» Goal of the exercise
The output consists only of the lines from the one with "la comenzi de peste 279 lei" through the end of the records, each printed exactly, and contains no pictures.

» Data
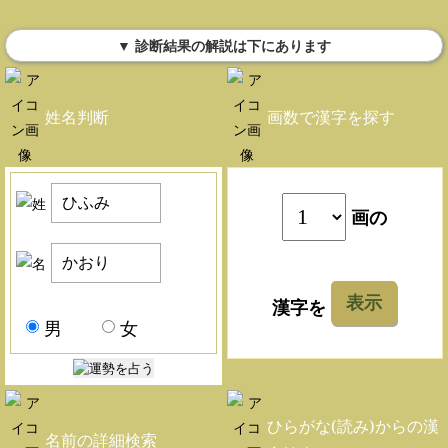
▼ 診断結果の解説は下にあります
姓名判断
画数で漢字を探す
画の
表示
漢字を
男
女
ひらがな(読み)からの漢
名前の詳細検索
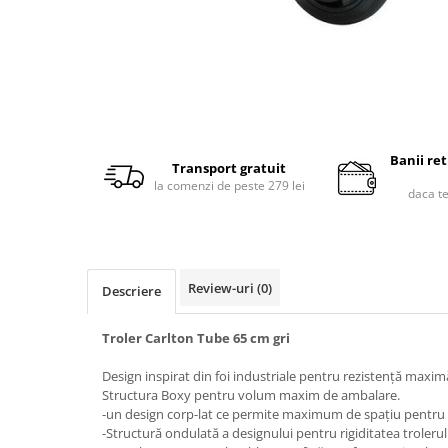
Banii re
Transport gratuit
la comenzi de peste 279 lei
daca t
Review-uri
(0)
Descriere
Troler Carlton Tube 65 cm gri
Design inspirat din foi industriale pentru rezistență maxim
Structura Boxy pentru volum maxim de ambalare.
-un design corp-lat ce permite maximum de spațiu pentru 
-Structură ondulată a designului pentru rigiditatea trolerulu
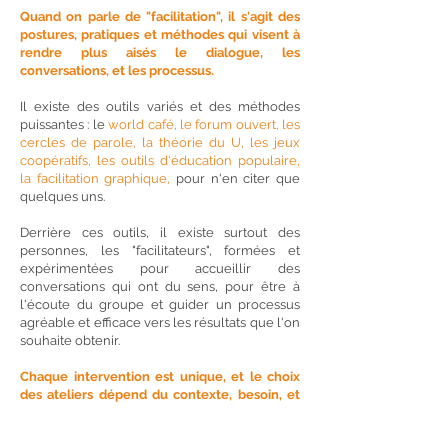
Quand on parle de "facilitation", il s'agit des
postures, pratiques et méthodes qui visent à
rendre plus aisés le dialogue, les
conversations, et les processus.
Il existe des outils variés et des méthodes
puissantes : le
world café, le forum ouvert, les
cercles de parole, la théorie du U, les jeux
coopératifs, les outils d'éducation populaire,
la facilitation graphique,
pour n'en citer que
quelques uns.
Derrière ces outils, il existe surtout des
personnes, les "facilitateurs", formées et
expérimentées pour accueillir des
conversations qui ont du sens, pour être à
l'écoute du groupe et guider un processus
agréable et efficace vers les résultats que l'on
souhaite obtenir.
Chaque intervention est unique, et le choix
des ateliers dépend du contexte, besoin, et
de l'intention des organisateurs, en co-
construction avec les facilitateurs.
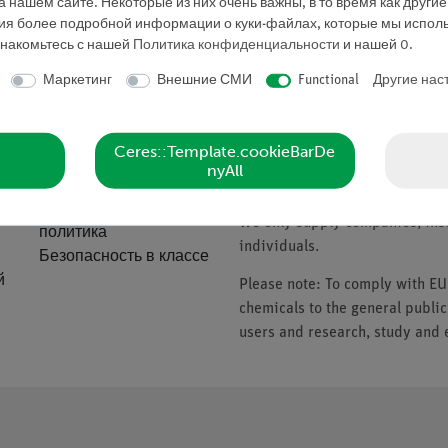
 нашем сайте. Некоторые из них очень важны, в то время как други
Запросить предложе
ния более подробной информации о куки-файлах, которые мы исполь
знакомьтесь с нашей
Политика конфиденциальности
и нашей
0
.
Маркетинг
Внешние СМИ
Functional
Другие нас
ие
Компания
Please note
Ceres::Template.cookieBarDe
nyAll
О нас
* Prices subject to VAT.
Качественная
We only supply companies, insti
политика
individuals.
Безопасность в классе
й
Please note: To comply with E
chemicals to the general public
users and research, study and e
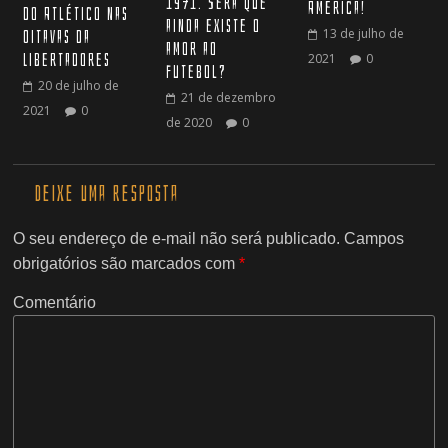
1971. Será que
América!
do Atlético nas
ainda existe o
13 de julho de
Oitavas da
amor ao
2021
0
Libertadores
futebol?
20 de julho de
21 de dezembro
2021
0
de 2020
0
Deixe uma resposta
O seu endereço de e-mail não será publicado.
Campos
obrigatórios são marcados com
*
Comentário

» The answer
la comenzi de peste 279 lei
daca t
Review-uri
(0)
Descriere
Troler Carlton Tube 65 cm gri
Design inspirat din foi industriale pentru rezistență maxim
Structura Boxy pentru volum maxim de ambalare.
-un design corp-lat ce permite maximum de spațiu pentru 
-Structură ondulată a designului pentru rigiditatea trolerulu
Quand on parle de "facilitation", il s'agit des
postures, pratiques et méthodes qui visent à
rendre plus aisés le dialogue, les
conversations, et les processus.
Il existe des outils variés et des méthodes
puissantes : le
world café, le forum ouvert, les
cercles de parole, la théorie du U, les jeux
coopératifs, les outils d'éducation populaire,
la facilitation graphique,
pour n'en citer que
quelques uns.
Derrière ces outils, il existe surtout des
personnes, les "facilitateurs", formées et
expérimentées pour accueillir des
conversations qui ont du sens, pour être à
l'écoute du groupe et guider un processus
agréable et efficace vers les résultats que l'on
souhaite obtenir.
Chaque intervention est unique, et le choix
des ateliers dépend du contexte, besoin, et
de l'intention des organisateurs, en co-
construction avec les facilitateurs.
 нашем сайте. Некоторые из них очень важны, в то время как други
Запросить предложе
ния более подробной информации о куки-файлах, которые мы исполь
знакомьтесь с нашей
Политика конфиденциальности
и нашей
0
.
Маркетинг
Внешние СМИ
Functional
Другие нас
ие
Компания
Please note
Ceres::Template.cookieBarDe
nyAll
О нас
* Prices subject to VAT.
Качественная
We only supply companies, insti
политика
individuals.
Безопасность в классе
й
Please note: To comply with E
chemicals to the general public
users and research, study and e
1971. Será que
América!
do Atlético nas
ainda existe o
13 de julho de
Oitavas da
amor ao
2021
0
Libertadores
futebol?
20 de julho de
21 de dezembro
2021
0
de 2020
0
Deixe uma resposta
O seu endereço de e-mail não será publicado.
Campos
obrigatórios são marcados com
*
Comentário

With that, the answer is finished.